We’ve just been looking at an advert for a Quooker in one of Elizabeth’s magazines. It’s a device which gives you instant boiling water on tap and is all the rage in the modern kitchen (so I am told). They are pretty expensive (about £700) so we won’t be installing one anytime soon.
Or maybe we should? After all one of the reasons for getting these devices is that it is very energy efficient. It costs 3p a day to run and that’s “a saving of up to 55% against a kettle”. That’s got to be good.
Hang on though.
If 3p a day is a saving of up to 55%, then presumably a kettle costs around 6p a day?
That would be a saving of 3p x 365 = £10.95 per year
So that means the tap pays back in slightly under 70 years.
Sounds like a good investment to me!

In practice it’s probably even worse than that.

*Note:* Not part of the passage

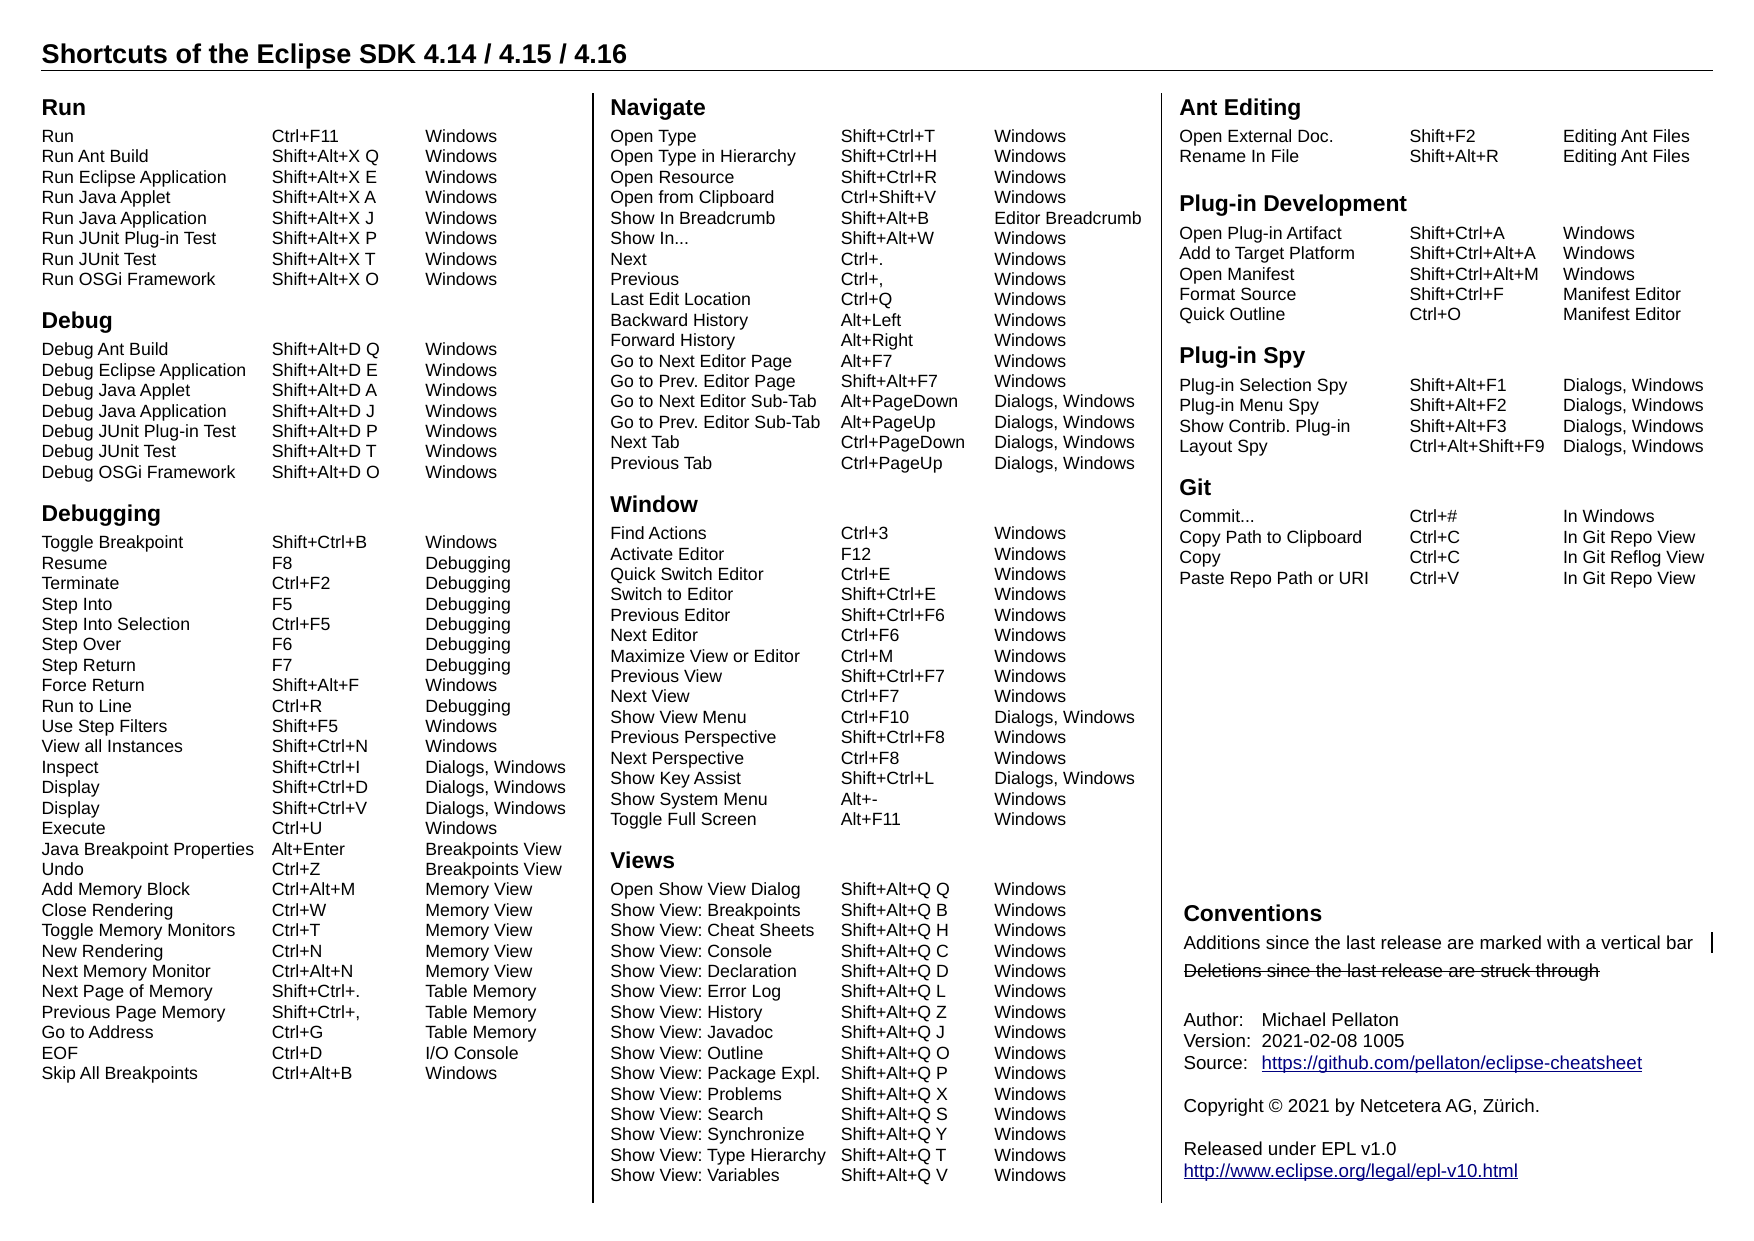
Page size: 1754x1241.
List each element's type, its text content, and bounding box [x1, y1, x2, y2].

I saw the same kind of numerical naivete when my daughters’ school bought a wind generator. The initial cost (as I recall, £1600) would be repaid from the average electricity generated in about 200 years. Even that, however, completely ignores ongoing costs such as maintenance and repairs. I’m guessing that typical domestic technology will have a hard job lasting even 10 years without significant maintenance and repair costs.
How long is the manufacturer’s guarantee on this “Quooker” ?
Also, “up to 55%” includes rather lower numbers such as 1% and even zero! So the payback time could be infinite!